[Dataset items]
Segment Open

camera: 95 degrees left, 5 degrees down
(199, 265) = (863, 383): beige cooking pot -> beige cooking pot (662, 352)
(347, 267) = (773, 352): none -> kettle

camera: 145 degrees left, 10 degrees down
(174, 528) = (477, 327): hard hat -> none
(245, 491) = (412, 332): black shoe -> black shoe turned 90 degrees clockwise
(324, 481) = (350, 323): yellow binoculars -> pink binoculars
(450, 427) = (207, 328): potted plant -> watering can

Segment Closed
Segment Open

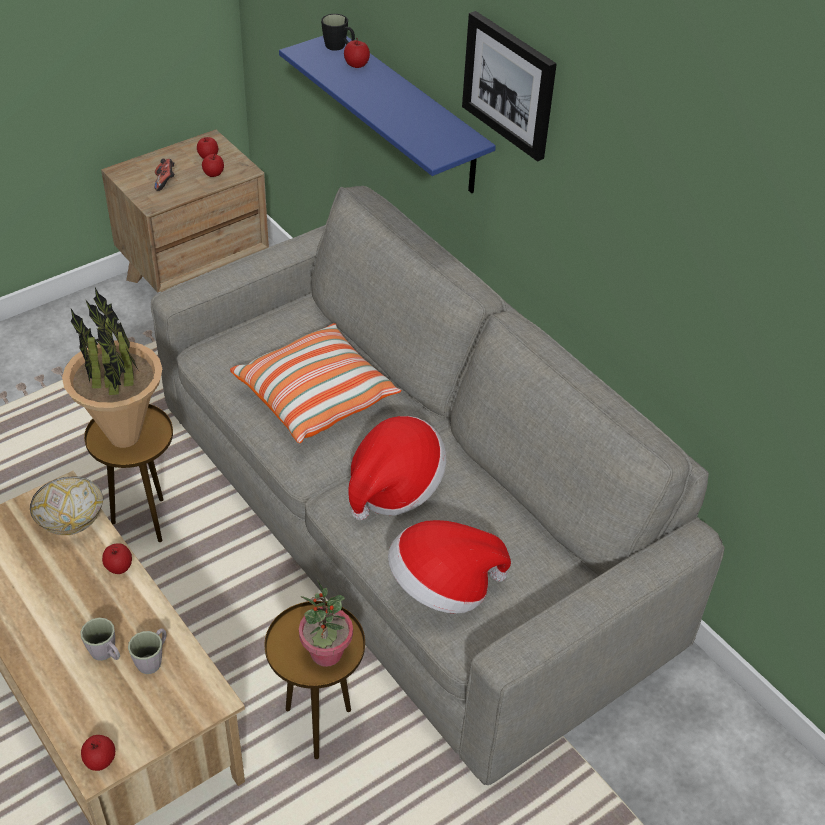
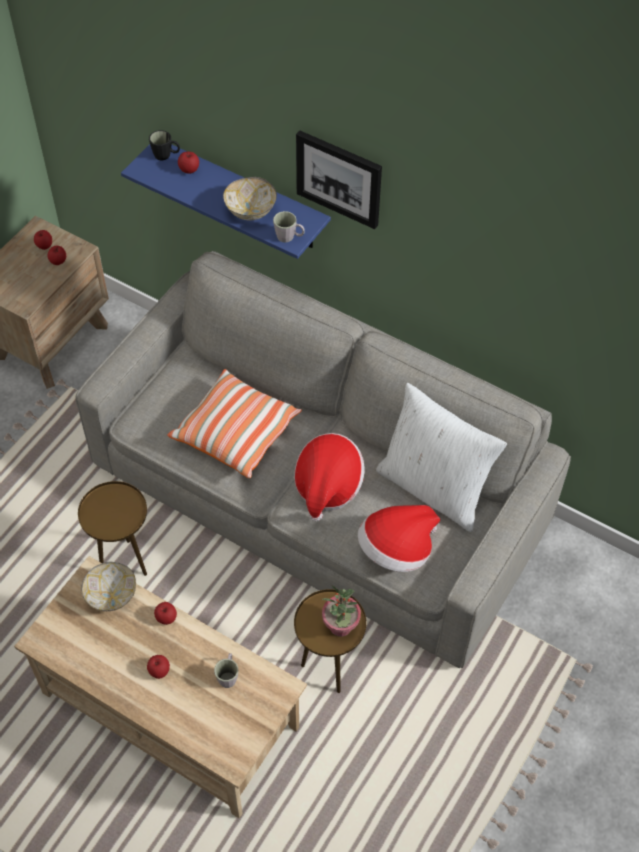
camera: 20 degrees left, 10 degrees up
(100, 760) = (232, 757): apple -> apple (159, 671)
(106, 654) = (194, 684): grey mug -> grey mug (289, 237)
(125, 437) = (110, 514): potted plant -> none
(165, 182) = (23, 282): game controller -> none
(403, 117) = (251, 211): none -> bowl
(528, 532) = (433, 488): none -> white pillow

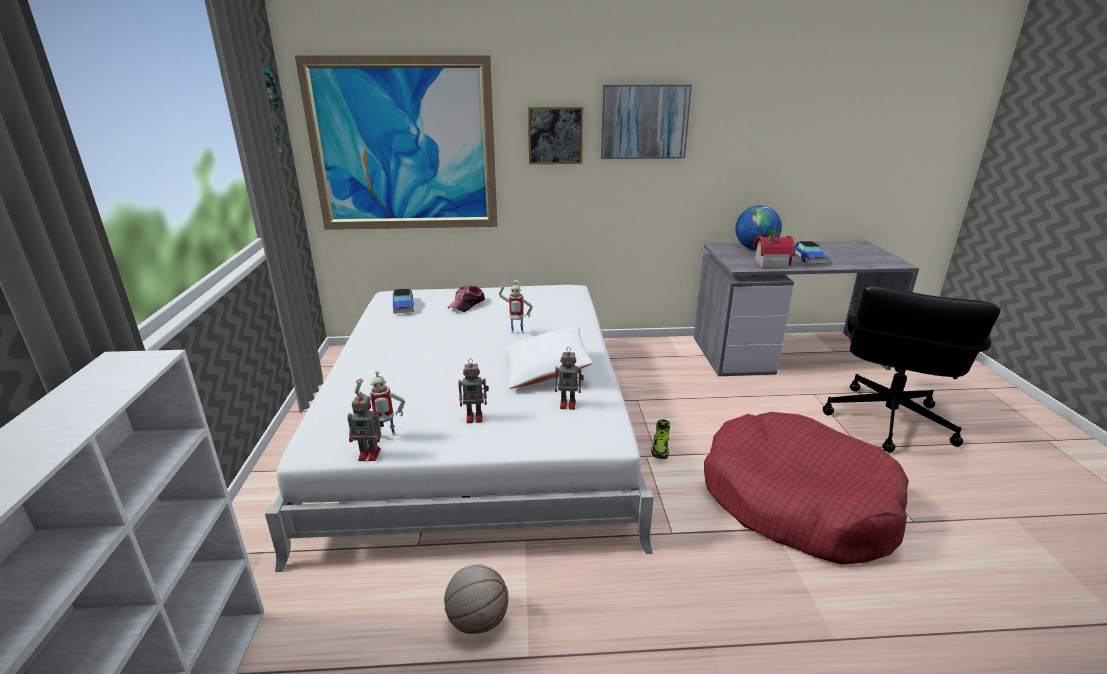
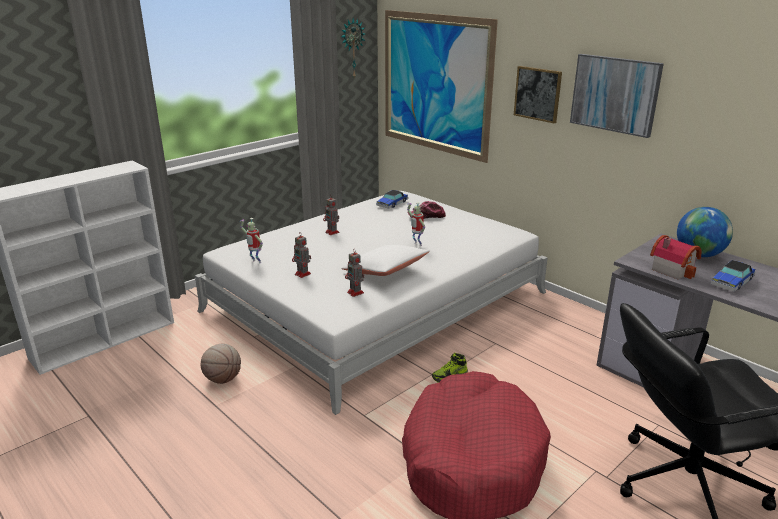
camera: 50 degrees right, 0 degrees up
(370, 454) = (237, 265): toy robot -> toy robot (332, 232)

Segment Closed

**Work to complete**. In the lines above, find each one with "plant" and list it.

**Answer**.
(450, 427) = (207, 328): potted plant -> watering can
(125, 437) = (110, 514): potted plant -> none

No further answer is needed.